--- Given passage ---

^^^^^^^^

# Welcome to New Jersey



## P-E (Oct 30, 2014)

So, my company is sending me to New Jersey in two weeks. I'm not sure what to expect. I've seen an episode of Jersey Shore and watched a Jets game. It all seems kinda scary.

I've been told that they have a nice turnpike and an awesome airport in Newark that is right near brewery with a pipeline that feeds the airport bars.

I've been to New York City and have seen NJ from a distance. Besides all the smoke stacks and chemical plants it seems like a nice place.

Any advice: what to do, travel tips, customs of the native folk?

Many thanks.


----------



## NJmike PE (Oct 30, 2014)

Don't drive like an @$$h0l3. We hate that. It's an ugly place with ugly people, but there are a few places not so armpitty. Where are you staying?


----------



## P-E (Oct 30, 2014)

Boss told me Exit 8


----------



## NJmike PE (Oct 30, 2014)

^^^^^^^^

--- Collected material ---
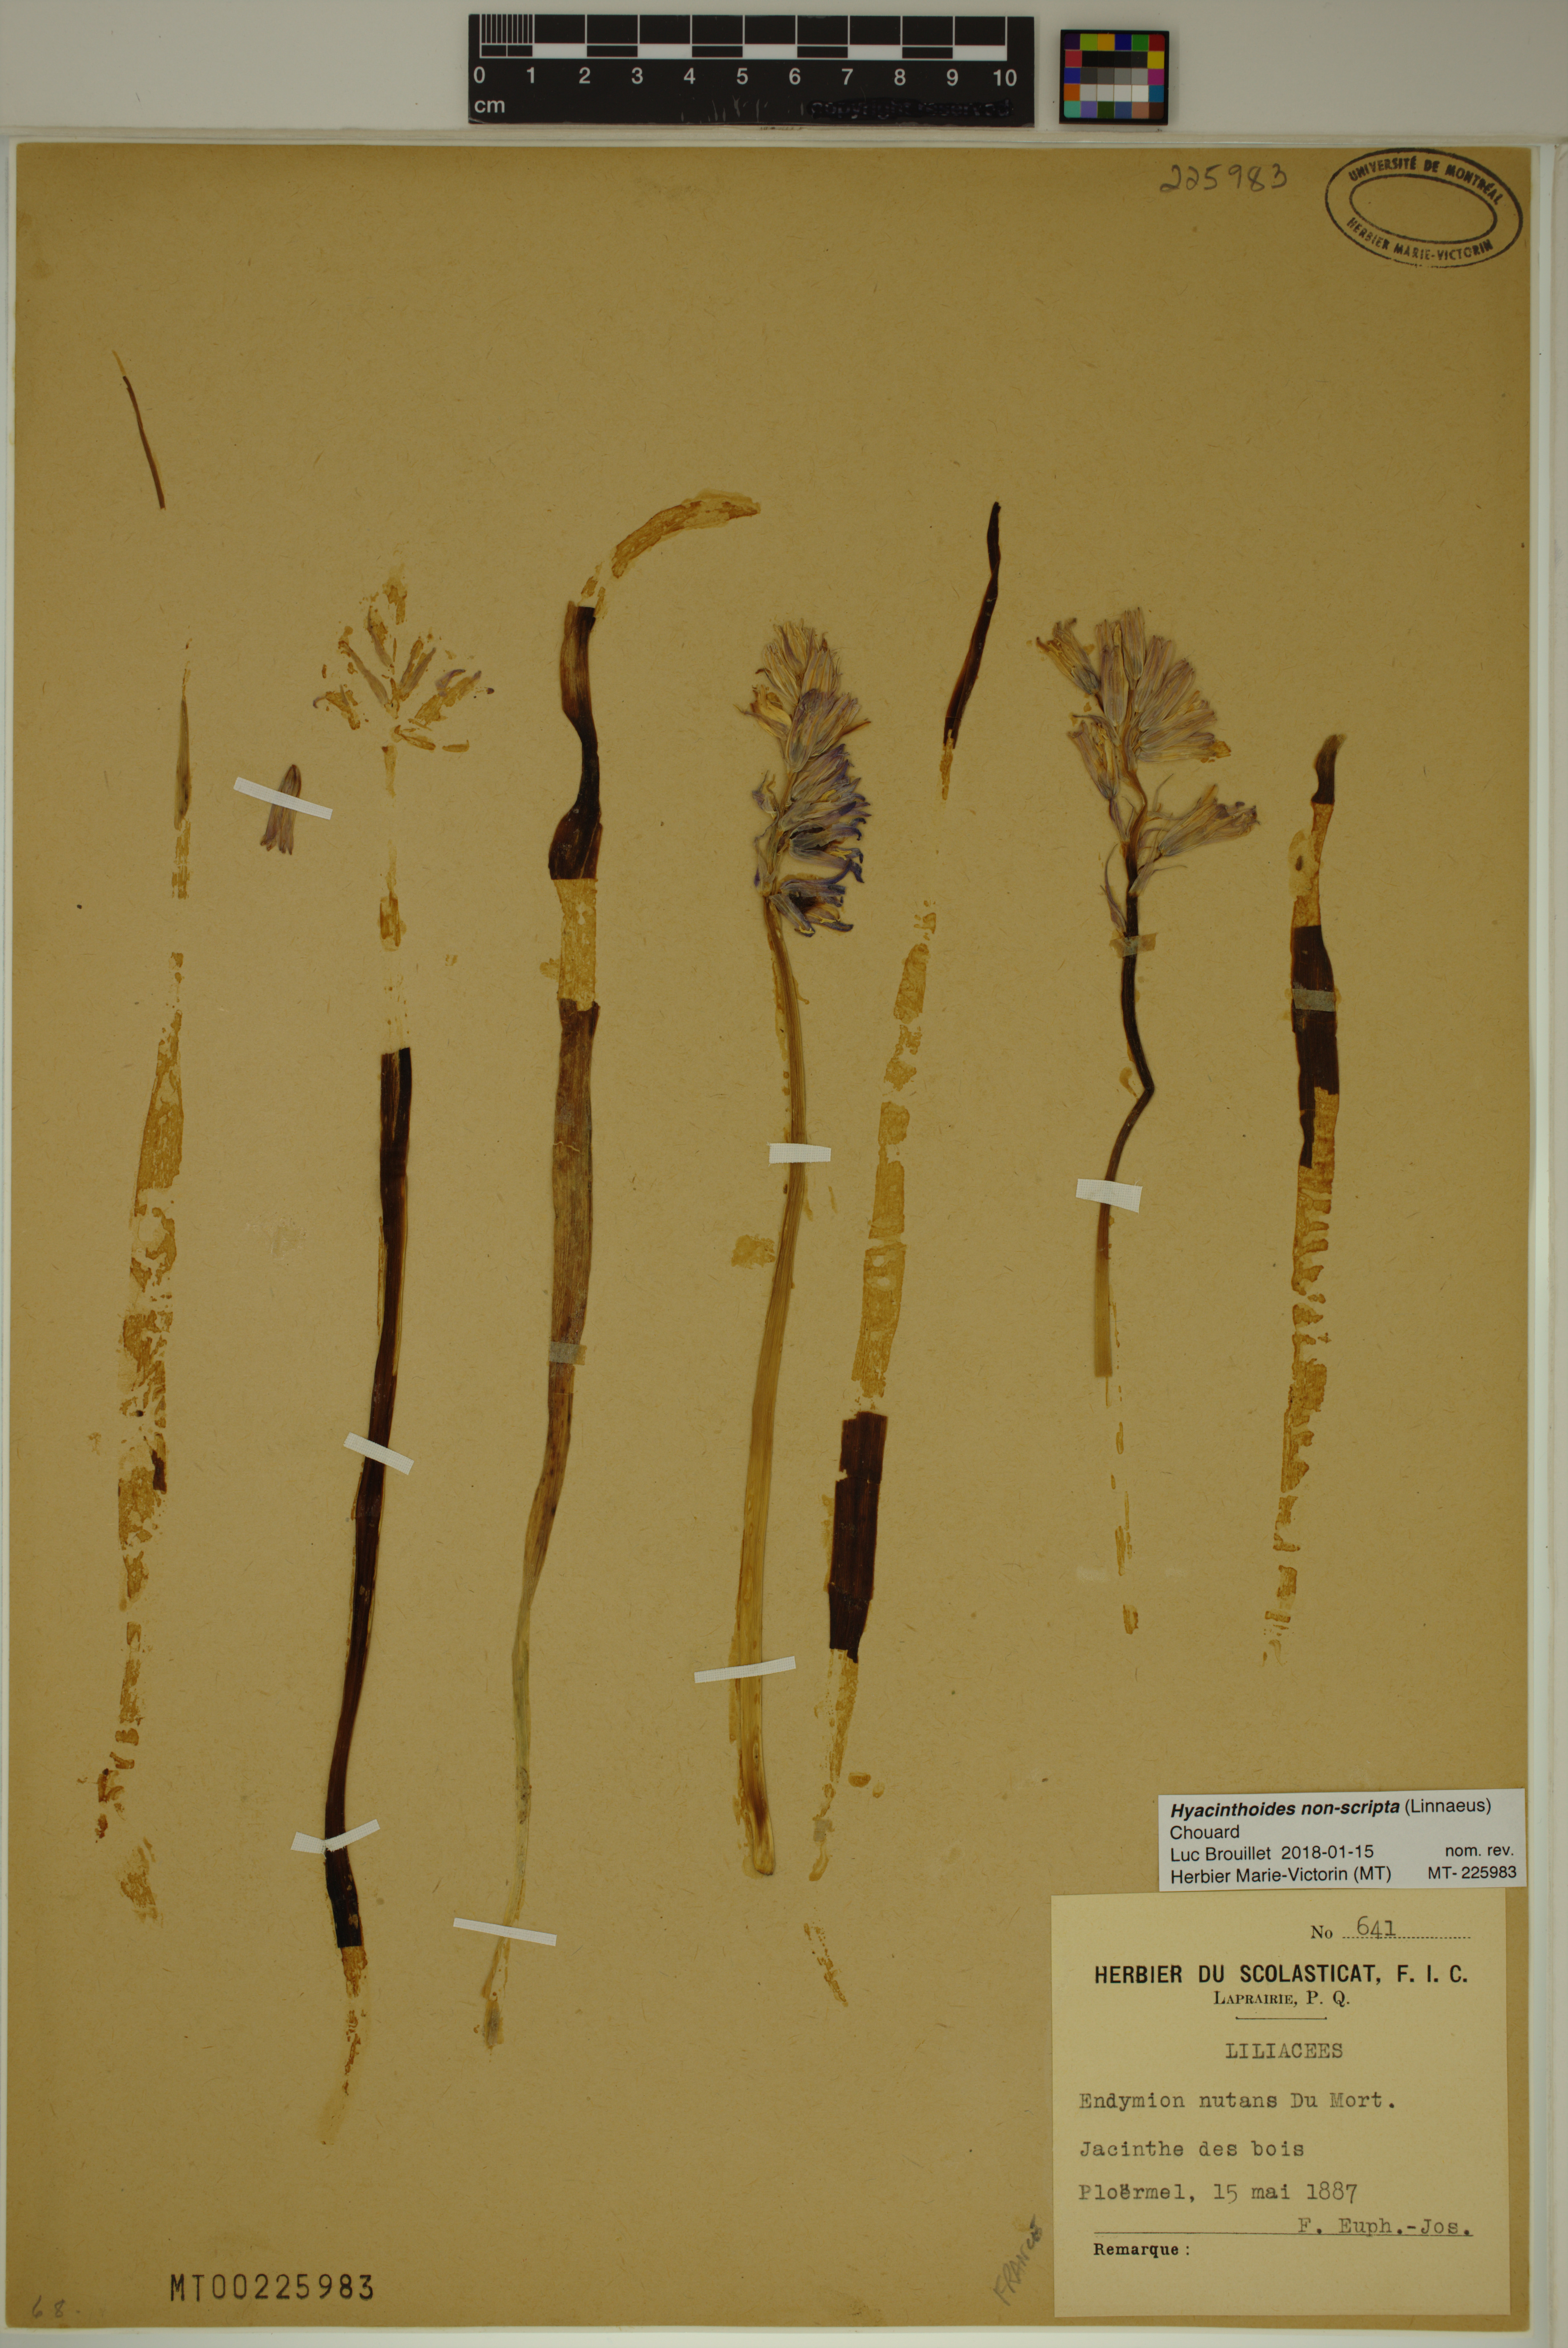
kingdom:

^^^^^^^^

Pick up the forum thread about moving to New Jersey and continue it from the point where it stops. These lines come from a different source than the thread.

--- Answer to this problem ---
On the turnpike?


----------



## P-E (Oct 30, 2014)

Maybe he said Motel 8.


----------



## NJmike PE (Oct 30, 2014)

Anything South of Raritan or West Rte 287 is nice. Otherwise you stand a chance of getting robbed.


----------



## P-E (Oct 30, 2014)

Maybe I can get out of this.


----------



## engineergurl (Oct 31, 2014)

Don't try to pump your own gas


----------



## frazil (Oct 31, 2014)




----------



## NJmike PE (Oct 31, 2014)

engineergurl said:


> Don't try to pump your own gas


this

fist pumps only


----------



## P-E (Oct 31, 2014)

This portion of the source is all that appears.